Butternut squash is known for producing the silkiest, smoothest soups, so it’s no surprise it makes a creamy (no-cream!) sauce for dressing pasta, too. This is a fall favorite! Hope you love it, too.
Week 17 Vegetables
Tomatoes → Tomato Recipes
Head Lettuce → Salads
Garlic → Garlic Recipes
Kale → Kale Recipes
Onions → Onion Recipes
Cilantro → Herb Recipes
Scallions → Scallion Recipes
Cabbage → Cabbage Recipes
Spinach → Spinach Recipes
Butternut Squash → Butternut Squash Recipes
Beets → Beet Recipes
Broccoli → Broccoli Recipes
Find recipes for all the vegetables here → Farm Share Vegetables
5 More Recipes to Make this Week
The greens (and radishes!) have returned to the weekly farm share, and as a result, I’ve gotten back in the habit of making salad dressings, namely this apple cider vinaigrette, a new favorite, as well as this lemon vinaigrette. The recipe for the salad pictured below can be found at the bottom of this post.

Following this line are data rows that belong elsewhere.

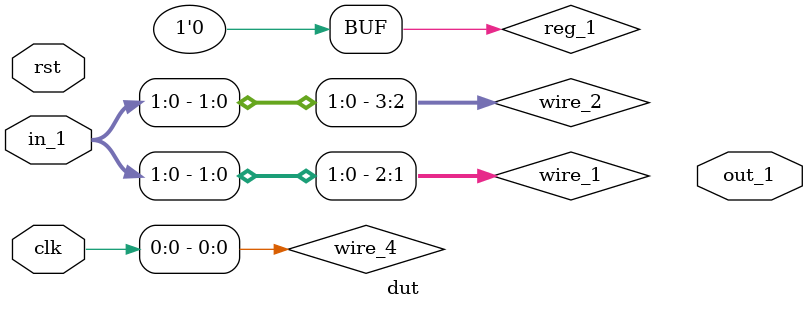
<source format=v>
/*
 * Created on Tue Jan 18 2022
 *
 * Copyright (c) 2022 IOA UCAS
 *
 * @Filename:	 dut.v
 * @Author:		 Jiawei Lin
 * @Last edit:	 10:15:35
 */
// /* verilator lint_off LITENDIAN */

`resetall
`timescale 1ns / 1ps
`default_nettype none

/*
 * FracTCAM with match table and output and gate. 
 */
module dut #(
	parameter DATA_WIDTH = 5,
	parameter DEPTH = 64,
    parameter WIDTH = 16
) (
	input  wire clk,
	input  wire rst,
	input  wire [DATA_WIDTH*DEPTH-1:0] in_1,
	output wire [DEPTH-1:0] out_1
);

localparam KEEP_WIDTH = DATA_WIDTH / 8;
localparam CL_DATA_WIDTH = $clog2(DATA_WIDTH);
localparam CL_KEEP_WIDTH = $clog2(KEEP_WIDTH);

reg  reg_1 = 0;

wire [DATA_WIDTH-1:0] wire_1, wire_2, wire_3;
wire [-1:0] wire_4;

assign wire_1[2 -: 2] = in_1[1:0];
assign wire_2[2 +: 2] = in_1[80:0];
assign wire_4[0] = clk;

wire [DEPTH-1:0] t_out_1;

test #(
	.DATA_WIDTH(1),
	.DEPTH(4),
	.ENABLE(1)
) test_inst (
	.in_1(clk),
	.out_1(t_out_1)
);

always @(clk) begin
	reg_1 <= 1'b1;
	reg_1 <= 1'b0;
end

endmodule

`resetall
</source>
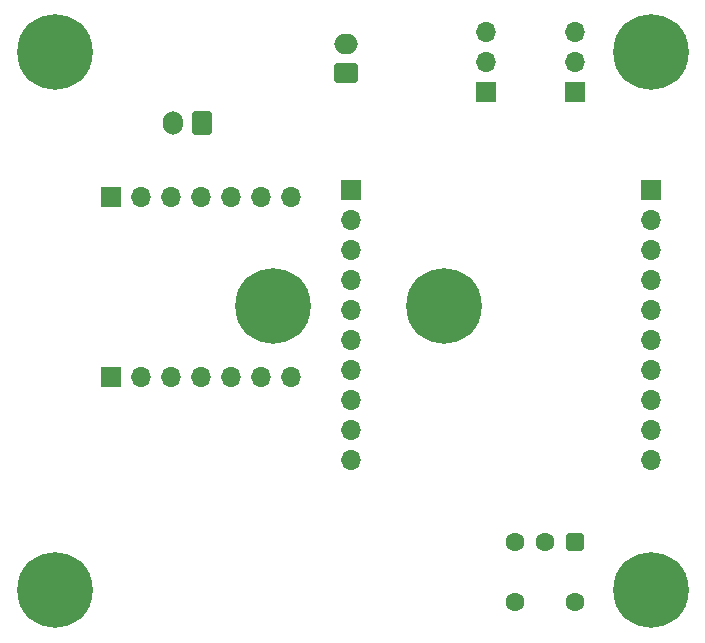
<source format=gbr>
%TF.GenerationSoftware,KiCad,Pcbnew,(6.0.8)*%
%TF.CreationDate,2022-10-07T14:48:36+09:00*%
%TF.ProjectId,Transmitter,5472616e-736d-4697-9474-65722e6b6963,rev?*%
%TF.SameCoordinates,Original*%
%TF.FileFunction,Soldermask,Top*%
%TF.FilePolarity,Negative*%
%FSLAX46Y46*%
G04 Gerber Fmt 4.6, Leading zero omitted, Abs format (unit mm)*
G04 Created by KiCad (PCBNEW (6.0.8)) date 2022-10-07 14:48:36*
%MOMM*%
%LPD*%
G01*
G04 APERTURE LIST*
G04 Aperture macros list*
%AMRoundRect*
0 Rectangle with rounded corners*
0 $1 Rounding radius*
0 $2 $3 $4 $5 $6 $7 $8 $9 X,Y pos of 4 corners*
0 Add a 4 corners polygon primitive as box body*
4,1,4,$2,$3,$4,$5,$6,$7,$8,$9,$2,$3,0*
0 Add four circle primitives for the rounded corners*
1,1,$1+$1,$2,$3*
1,1,$1+$1,$4,$5*
1,1,$1+$1,$6,$7*
1,1,$1+$1,$8,$9*
0 Add four rect primitives between the rounded corners*
20,1,$1+$1,$2,$3,$4,$5,0*
20,1,$1+$1,$4,$5,$6,$7,0*
20,1,$1+$1,$6,$7,$8,$9,0*
20,1,$1+$1,$8,$9,$2,$3,0*%
G04 Aperture macros list end*
%ADD10R,1.700000X1.700000*%
%ADD11O,1.700000X1.700000*%
%ADD12RoundRect,0.250000X0.600000X0.750000X-0.600000X0.750000X-0.600000X-0.750000X0.600000X-0.750000X0*%
%ADD13O,1.700000X2.000000*%
%ADD14C,0.800000*%
%ADD15C,6.400000*%
%ADD16C,1.600000*%
%ADD17RoundRect,0.400000X0.400000X-0.400000X0.400000X0.400000X-0.400000X0.400000X-0.400000X-0.400000X0*%
%ADD18RoundRect,0.250000X0.750000X-0.600000X0.750000X0.600000X-0.750000X0.600000X-0.750000X-0.600000X0*%
%ADD19O,2.000000X1.700000*%
G04 APERTURE END LIST*
D10*
%TO.C,J4*%
X171475000Y-85120000D03*
D11*
X171475000Y-87660000D03*
X171475000Y-90200000D03*
X171475000Y-92740000D03*
X171475000Y-95280000D03*
X171475000Y-97820000D03*
X171475000Y-100360000D03*
X171475000Y-102900000D03*
X171475000Y-105440000D03*
X171475000Y-107980000D03*
%TD*%
D10*
%TO.C,J3*%
X146075000Y-85120000D03*
D11*
X146075000Y-87660000D03*
X146075000Y-90200000D03*
X146075000Y-92740000D03*
X146075000Y-95280000D03*
X146075000Y-97820000D03*
X146075000Y-100360000D03*
X146075000Y-102900000D03*
X146075000Y-105440000D03*
X146075000Y-107980000D03*
%TD*%
D10*
%TO.C,J1*%
X125750000Y-100965000D03*
D11*
X128290000Y-100965000D03*
X130830000Y-100965000D03*
X133370000Y-100965000D03*
X135910000Y-100965000D03*
X138450000Y-100965000D03*
X140990000Y-100965000D03*
%TD*%
D12*
%TO.C,ESS*%
X133500000Y-79450000D03*
D13*
X131000000Y-79450000D03*
%TD*%
D10*
%TO.C,J8*%
X165100000Y-76835000D03*
D11*
X165100000Y-74295000D03*
X165100000Y-71755000D03*
%TD*%
D10*
%TO.C,J2*%
X125750000Y-85725000D03*
D11*
X128290000Y-85725000D03*
X130830000Y-85725000D03*
X133370000Y-85725000D03*
X135910000Y-85725000D03*
X138450000Y-85725000D03*
X140990000Y-85725000D03*
%TD*%
D14*
%TO.C,REF\u002A\u002A*%
X119302944Y-117302944D03*
X118600000Y-119000000D03*
D15*
X121000000Y-119000000D03*
D14*
X119302944Y-120697056D03*
X122697056Y-117302944D03*
X121000000Y-116600000D03*
X122697056Y-120697056D03*
X121000000Y-121400000D03*
X123400000Y-119000000D03*
%TD*%
%TO.C,REF\u002A\u002A*%
X169802944Y-117302944D03*
X171500000Y-116600000D03*
X173197056Y-120697056D03*
X171500000Y-121400000D03*
X169802944Y-120697056D03*
X169100000Y-119000000D03*
X173900000Y-119000000D03*
D15*
X171500000Y-119000000D03*
D14*
X173197056Y-117302944D03*
%TD*%
D10*
%TO.C,J7*%
X157495000Y-76835000D03*
D11*
X157495000Y-74295000D03*
X157495000Y-71755000D03*
%TD*%
D16*
%TO.C,SW1*%
X165100000Y-119990000D03*
X160020000Y-119990000D03*
D17*
X165100000Y-114910000D03*
D16*
X162560000Y-114910000D03*
X160020000Y-114910000D03*
%TD*%
D15*
%TO.C,REF\u002A\u002A*%
X121000000Y-73500000D03*
D14*
X122697056Y-71802944D03*
X121000000Y-75900000D03*
X118600000Y-73500000D03*
X119302944Y-75197056D03*
X121000000Y-71100000D03*
X122697056Y-75197056D03*
X119302944Y-71802944D03*
X123400000Y-73500000D03*
%TD*%
%TO.C,REF\u002A\u002A*%
X137100000Y-95000000D03*
X137802944Y-96697056D03*
D15*
X139500000Y-95000000D03*
D14*
X141197056Y-93302944D03*
X141900000Y-95000000D03*
X139500000Y-97400000D03*
X141197056Y-96697056D03*
X139500000Y-92600000D03*
X137802944Y-93302944D03*
%TD*%
%TO.C,REF\u002A\u002A*%
X152302944Y-93302944D03*
X154000000Y-92600000D03*
X155697056Y-96697056D03*
X156400000Y-95000000D03*
X151600000Y-95000000D03*
X152302944Y-96697056D03*
X154000000Y-97400000D03*
X155697056Y-93302944D03*
D15*
X154000000Y-95000000D03*
%TD*%
D14*
%TO.C,REF\u002A\u002A*%
X173197056Y-71802944D03*
X169802944Y-75197056D03*
X169802944Y-71802944D03*
X169100000Y-73500000D03*
D15*
X171500000Y-73500000D03*
D14*
X171500000Y-71100000D03*
X173900000Y-73500000D03*
X173197056Y-75197056D03*
X171500000Y-75900000D03*
%TD*%
D18*
%TO.C,J5*%
X145690000Y-75250000D03*
D19*
X145690000Y-72750000D03*
%TD*%
M02*

</source>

.Butternut Squash & Cider Soup (This soup employs an interesting method: first garlic and onions simmer in a small amount of water; then cubed squash enters the pot and steams with more water or stock; then cider and sour cream are added at the end. I love this one.)
Baked Penne With Butternut Sage Sauce (This one calls for the same sauce described above, but it goes a step further: the sauced pasta then bakes at high heat with cream, parmesan, and mozzarella.)
Charred Broccoli with Almonds, Dates, and Cheddar
Raw Beet Dip: No cooking required 🎉
Fellow Farm Sharers: Please share in the comments links to recipes you are loving for your farm share vegetables! Tips, questions, and suggestions are always welcome, too. Enjoy your vegetables! 🥦🥬🥒🌶🌽🥕 See you next week :)
Your newsletters are always so colorful and enticing! So glad you liked the rapini & smoked mozz pizza. My favorite combination. Will be making your apple cider vinaigrette often.
Rather than using butternut squash, have you ever used honeynut?